- _THE DATA_:

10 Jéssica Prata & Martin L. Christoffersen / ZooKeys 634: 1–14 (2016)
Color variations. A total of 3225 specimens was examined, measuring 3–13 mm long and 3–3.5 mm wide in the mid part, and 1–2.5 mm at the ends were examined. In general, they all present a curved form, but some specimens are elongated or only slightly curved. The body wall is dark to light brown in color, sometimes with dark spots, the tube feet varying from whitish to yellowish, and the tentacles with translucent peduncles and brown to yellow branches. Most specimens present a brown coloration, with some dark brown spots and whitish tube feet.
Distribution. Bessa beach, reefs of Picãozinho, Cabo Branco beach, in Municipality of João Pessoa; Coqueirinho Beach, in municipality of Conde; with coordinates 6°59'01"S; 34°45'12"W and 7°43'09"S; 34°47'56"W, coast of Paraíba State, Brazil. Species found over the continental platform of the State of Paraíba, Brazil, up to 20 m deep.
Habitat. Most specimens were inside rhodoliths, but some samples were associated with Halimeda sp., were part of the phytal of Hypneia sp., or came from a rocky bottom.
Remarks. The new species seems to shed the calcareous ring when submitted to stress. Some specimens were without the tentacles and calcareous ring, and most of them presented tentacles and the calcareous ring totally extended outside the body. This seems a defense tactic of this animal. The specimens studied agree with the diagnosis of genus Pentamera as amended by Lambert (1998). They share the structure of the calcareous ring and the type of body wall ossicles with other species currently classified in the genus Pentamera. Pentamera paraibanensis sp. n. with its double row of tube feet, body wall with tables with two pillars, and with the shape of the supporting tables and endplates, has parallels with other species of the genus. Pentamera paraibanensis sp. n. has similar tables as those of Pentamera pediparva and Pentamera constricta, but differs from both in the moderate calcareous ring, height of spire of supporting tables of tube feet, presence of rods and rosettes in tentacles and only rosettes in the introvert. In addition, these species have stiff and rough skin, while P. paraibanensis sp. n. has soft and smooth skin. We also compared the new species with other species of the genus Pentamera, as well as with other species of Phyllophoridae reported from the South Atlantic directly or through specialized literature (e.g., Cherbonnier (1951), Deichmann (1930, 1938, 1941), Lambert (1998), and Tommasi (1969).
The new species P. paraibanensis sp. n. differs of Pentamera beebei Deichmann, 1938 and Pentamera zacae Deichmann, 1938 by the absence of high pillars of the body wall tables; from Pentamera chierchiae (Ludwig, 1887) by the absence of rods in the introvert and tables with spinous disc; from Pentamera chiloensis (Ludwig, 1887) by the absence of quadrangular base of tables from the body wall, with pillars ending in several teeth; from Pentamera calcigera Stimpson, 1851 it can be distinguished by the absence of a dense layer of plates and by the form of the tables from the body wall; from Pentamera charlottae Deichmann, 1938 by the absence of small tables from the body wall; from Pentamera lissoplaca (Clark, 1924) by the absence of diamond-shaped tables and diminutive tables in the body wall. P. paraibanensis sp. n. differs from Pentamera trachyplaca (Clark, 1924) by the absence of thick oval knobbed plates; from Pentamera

- _ACTION ITEM_:
The response must restate every entry word for word.

- _RESULT FOR THIS TASK_:
10 Jéssica Prata & Martin L. Christoffersen / ZooKeys 634: 1–14 (2016)
Color variations. A total of 3225 specimens was examined, measuring 3–13 mm long and 3–3.5 mm wide in the mid part, and 1–2.5 mm at the ends were examined. In general, they all present a curved form, but some specimens are elongated or only slightly curved. The body wall is dark to light brown in color, sometimes with dark spots, the tube feet varying from whitish to yellowish, and the tentacles with translucent peduncles and brown to yellow branches. Most specimens present a brown coloration, with some dark brown spots and whitish tube feet.
Distribution. Bessa beach, reefs of Picãozinho, Cabo Branco beach, in Municipality of João Pessoa; Coqueirinho Beach, in municipality of Conde; with coordinates 6°59'01"S; 34°45'12"W and 7°43'09"S; 34°47'56"W, coast of Paraíba State, Brazil. Species found over the continental platform of the State of Paraíba, Brazil, up to 20 m deep.
Habitat. Most specimens were inside rhodoliths, but some samples were associated with Halimeda sp., were part of the phytal of Hypneia sp., or came from a rocky bottom.
Remarks. The new species seems to shed the calcareous ring when submitted to stress. Some specimens were without the tentacles and calcareous ring, and most of them presented tentacles and the calcareous ring totally extended outside the body. This seems a defense tactic of this animal. The specimens studied agree with the diagnosis of genus Pentamera as amended by Lambert (1998). They share the structure of the calcareous ring and the type of body wall ossicles with other species currently classified in the genus Pentamera. Pentamera paraibanensis sp. n. with its double row of tube feet, body wall with tables with two pillars, and with the shape of the supporting tables and endplates, has parallels with other species of the genus. Pentamera paraibanensis sp. n. has similar tables as those of Pentamera pediparva and Pentamera constricta, but differs from both in the moderate calcareous ring, height of spire of supporting tables of tube feet, presence of rods and rosettes in tentacles and only rosettes in the introvert. In addition, these species have stiff and rough skin, while P. paraibanensis sp. n. has soft and smooth skin. We also compared the new species with other species of the genus Pentamera, as well as with other species of Phyllophoridae reported from the South Atlantic directly or through specialized literature (e.g., Cherbonnier (1951), Deichmann (1930, 1938, 1941), Lambert (1998), and Tommasi (1969).
The new species P. paraibanensis sp. n. differs of Pentamera beebei Deichmann, 1938 and Pentamera zacae Deichmann, 1938 by the absence of high pillars of the body wall tables; from Pentamera chierchiae (Ludwig, 1887) by the absence of rods in the introvert and tables with spinous disc; from Pentamera chiloensis (Ludwig, 1887) by the absence of quadrangular base of tables from the body wall, with pillars ending in several teeth; from Pentamera calcigera Stimpson, 1851 it can be distinguished by the absence of a dense layer of plates and by the form of the tables from the body wall; from Pentamera charlottae Deichmann, 1938 by the absence of small tables from the body wall; from Pentamera lissoplaca (Clark, 1924) by the absence of diamond-shaped tables and diminutive tables in the body wall. P. paraibanensis sp. n. differs from Pentamera trachyplaca (Clark, 1924) by the absence of thick oval knobbed plates; from Pentamera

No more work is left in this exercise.